Rare Books, Special Collections, and Preservation, River Campus Libraries, University of Rochester
Transcription
To Susan B. Anthony, Greetings. You will bear me witness that the state of society is very different from what it was fifty years ago when I presided at the woman's Rights Convention. I had not been able to meet in council at all with the friends, on account of sickness in my family untill I met them in the hall as the congregation were gathering & then fell into the hands of those who urged me to take part with the supporters of a woman serving as the president of the meeting. They had James Mott, a fine-looking man, to preside at Seneca Falls, but his head fell at the hands of my old friends Amy Post, Rhoda DeGarmo and Sarah Fish, who at once commenced laboring with me to prove the hour had come when a woman could preside and led me into the church.

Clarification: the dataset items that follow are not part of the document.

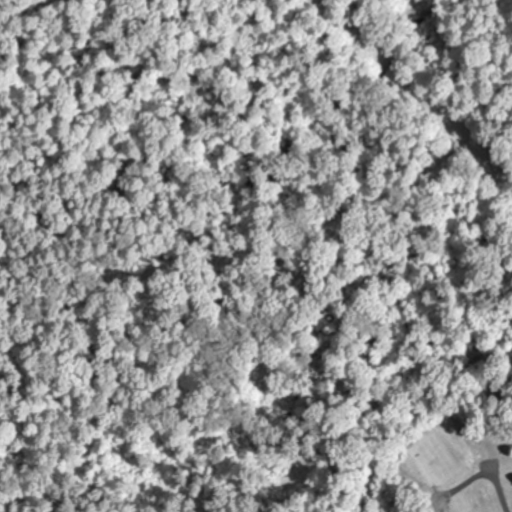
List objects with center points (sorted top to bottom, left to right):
park: (469, 447)
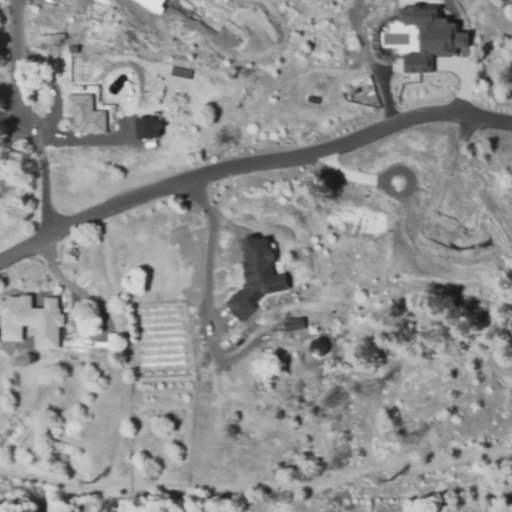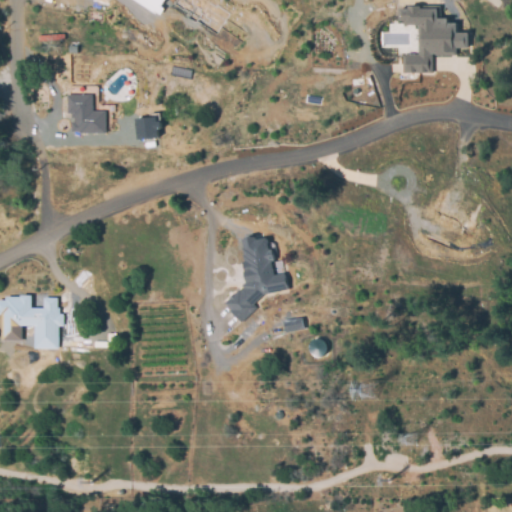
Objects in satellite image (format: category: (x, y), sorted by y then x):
building: (151, 4)
building: (438, 30)
building: (429, 37)
road: (18, 84)
building: (84, 114)
building: (82, 115)
building: (146, 127)
building: (146, 128)
road: (275, 161)
road: (21, 242)
road: (209, 246)
building: (256, 277)
building: (253, 279)
building: (31, 320)
building: (292, 324)
building: (290, 325)
building: (316, 347)
building: (317, 347)
power tower: (363, 392)
power tower: (405, 443)
power tower: (483, 476)
road: (258, 486)
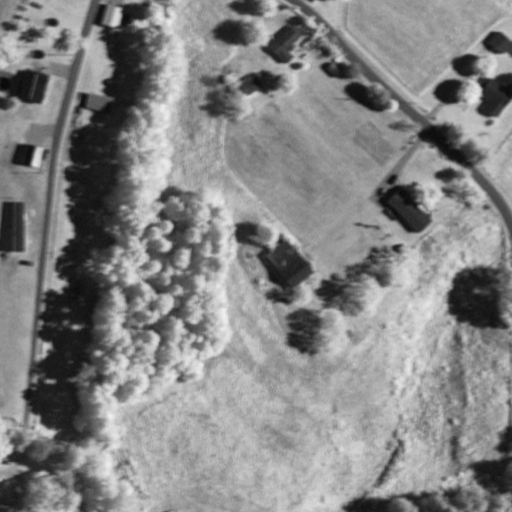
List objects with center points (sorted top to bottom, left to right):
building: (110, 15)
building: (287, 42)
building: (498, 42)
building: (249, 85)
building: (493, 95)
building: (97, 102)
road: (407, 107)
building: (32, 155)
building: (408, 211)
road: (45, 253)
building: (288, 263)
building: (2, 508)
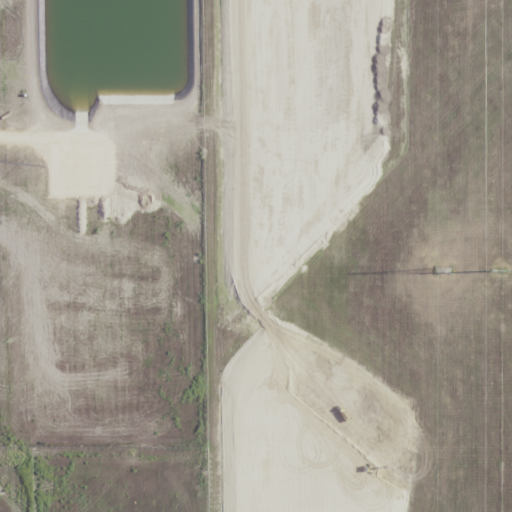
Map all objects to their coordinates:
crop: (256, 255)
power tower: (439, 268)
power tower: (498, 269)
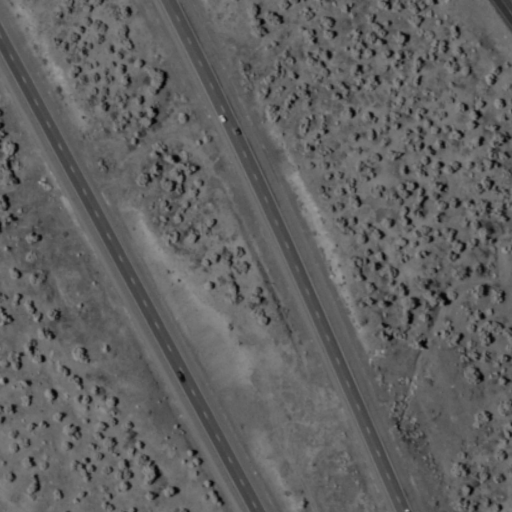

Amy proposed my name as president. It was accepted at once, and from that hour I seemed endowed as from on high to serve through two day's meetings and three sessions per day. On my taking the chair Lucretia Mott and Elizabeth Cady Stanton left the platform and took seats in the audience, but this did not move me from performing all of my duties; and at the close of the first session Lucretia Mott came forward, folded me tenderly in her arms and thanked me for presiding. The Unitarian Church was open for us. I do not suppose another church in the city would have been. When I found that my labors were finished, my strength seemed to leave me and I cried like a baby. But that ended the feeling with women that they must have a man to preside at their meetings.
From that day to this, in all the walks of like, I have been faithful in asserting that there should be no taxation without representation. It has seemed a long day in coming, but I think it draws nearer and that woman will be acknowledged as an equal with man. Heaven grant the day may come soon!
Abigail Bush was elected President of the Rochester convention and she conducted the meetings. This was a true departure from tradition, and Bush became the first woman to preside over a public meeting attended by both men and women. In this 1898 letter to Susan B. Anthony, Bush writes that her action "ended the feeling with women that they must have a man to preside at their meetings."